Monday, August 16, 2010

Don't go chasing waterfalls without your wipers going ballistic

I am very self conscious about my windshield wipers.

I have a lot of anxiety about driving in the rain. Ok, I have a lot of anxiety in life in general...there, I said it. It's generational, this anxiety....no excuses though, I'm currently trying to let God break me free of it. But I had a childhood friend of mine pass away while we were in high school because her car hydroplaned on a rainy day and hit a telephone pole. Driving in the rain was no big deal until that day. Now, I'm always that white-knuckled idiot driving slower than necessary in the right hand lane when it's raining. And amongst my fear and anxiousness, sometimes all I can think about is who's judging my windshield wipers.

Like I always imagine that if my wipers are going too fast (because I like to keep as much water as possible off of my windshield at all times for maximum visibility), people driving by me or behind me are going to be like "WHOA!! Take it easy you panicky freak! It's just a drizzle! Slow those bad boys down for goodness sake." as they cruise on by all calm and serene. And then they'll get home and tell their spouse "Honey, you will not believe what I saw on the way home today....".

I mean, this is ridiculousness at it's lowest. Trying to make my wipers look normal to other people when on the inside I'm just wishing I could see the road and not crash. So I never keep them at a speed where I'm comfortable, for fear of judgement by PERFECT STRANGERS whom I will never meet nor ever have to explain myself to, and who, I'm certain would NEVER call me out on my wiper speed anyway. Because they'd never notice. I understand this. But I worry anyway...it's totally illogical.
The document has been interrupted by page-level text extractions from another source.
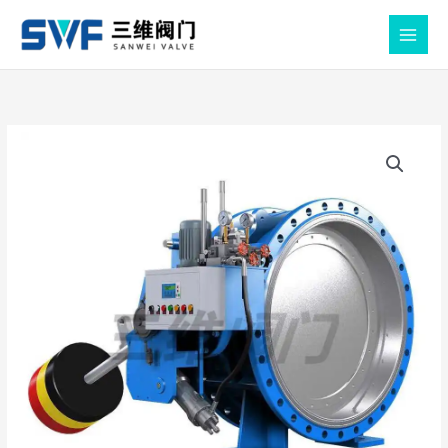
跳
至
MAIN
内
MEN
容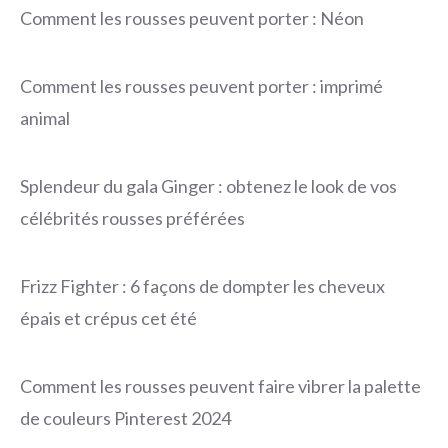
Comment les rousses peuvent porter : Néon
Comment les rousses peuvent porter : imprimé
animal
Splendeur du gala Ginger : obtenez le look de vos
célébrités rousses préférées
Frizz Fighter : 6 façons de dompter les cheveux
épais et crépus cet été
Comment les rousses peuvent faire vibrer la palette
de couleurs Pinterest 2024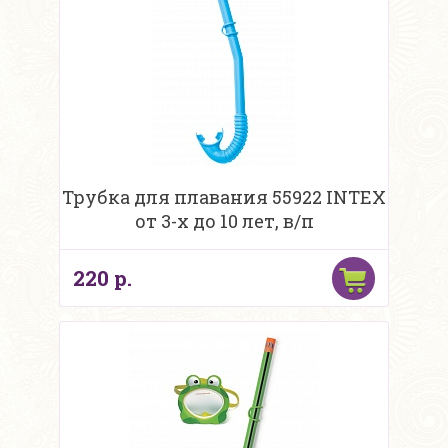
Трубка для плавания 55922 INTEX
от 3-х до 10 лет, в/п
220 р.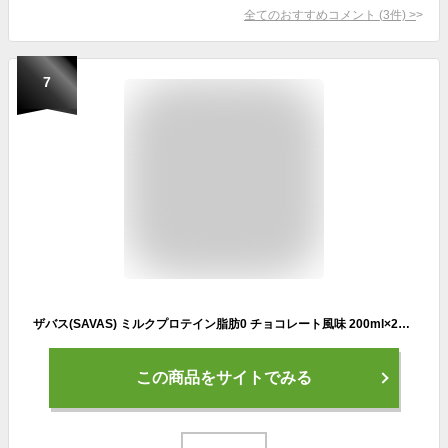
全てのおすすめコメント
(
3
件)
>
7
ザバス(SAVAS) ミルクプロテイン脂肪0 チョコレート風味 200ml×24 明治
この商品をサイトでみる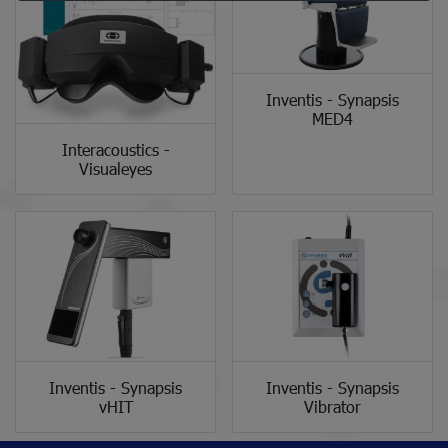
Inventis - Synapsis
MED4
Interacoustics -
Visualeyes
Inventis - Synapsis
Inventis - Synapsis
vHIT
Vibrator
The sad part is I think I've always been this way. Even in middle school. Whenever anyone would stay after school hours to get some extra help or play an intramural sport, we would all go to the cafeteria afterward to wait for the late buses to come. The awesome thing to do was to sit and listen to a CD on your Discman while we waited. I saved my allowance for months just so I could buy that Discman. Then I finally got to take it to school and was totally prepared to be awesome while I waited for the late bus. So here was the problem: everyone would walk around and chat and socialize because that's what middle school humans do, and while they were all doing this, they'd grab the headphones off of anyone who had them just to check out what they were listening to. So I had to make sure I was always listening to something socially acceptable. I bought and listened to CD's like The Notorious B.I.G. (may he rest in peace), Mary J. Blige, and the Space Jam soundtrack...all of which I HATED...just for the off chance that someone might check what I was listening to and those were the dope beats. All I really wanted to listen to was Alan Jackson or The Sound of Music soundtrack but that would have been social suicide had I been caught. So I suffered. I suffered through "Going back to Cali" when I wanted to jam out to "Chattahoochee".

And now, 15 years later, I suffer through a medium speed setting on my windshield wipers when I really want to set them to something supersonically fast.

Is this normal? Please share with me something you are illogically self conscious about.



Oh, and for the record, I do have something to show for listening to music that I didn't like when I was 12. I can still rattle off every word to the rap verse in "Don't go chasing waterfalls" by TLC, and the song "Basketball Jones", which is musical genius in my mind. And that is not a talent that everyone can boast. Booyah.

2 comments:

  1. i am self-conscious about almost everything... but one thing that is totally illogical: my groceries. when i am in a check-out line, all i am wondering is "what does the clerk think about my groceries?" i am afraid that he doesn't think they are healthy enough. or that, perhaps they are too healthy and i am depriving my children of all fun in the food world. i am also afraid he's thinking "hey big spender, the processed cheese is way cheaper than this natural, healthy crap. plus, it melts better." anyways, it is illogical, but i can't help but stress about the private criticisms of grocery clerks.

    and for the record, i'm sometimes afraid my wipers are going to fly right off my van and hit another vehicle. i keep them moving at lightning speed, even if it's not raining. so, let 'em fly sister. afterall...

    "i believe i can fly." -r. kelly, space jam soundtrack

    ReplyDelete
  2. Hum... I never new this about you. Well, about anxiety in general, yes, as I do share the same gene pool and do also share in the many ridiculous social angsts. I will compile a list. Maybe it will make you feel better. Did I ever tell you that when out in public I walk super fast because I think everyone is staring at me and I feel the need to escape as quickly as possible? Oh, ha, and if while in my car my windows are down and I come to a stop of any sort I turn my radio down. I always listen to country music in the car and I feel like I'm being judged if anyone hears what I'm listening to.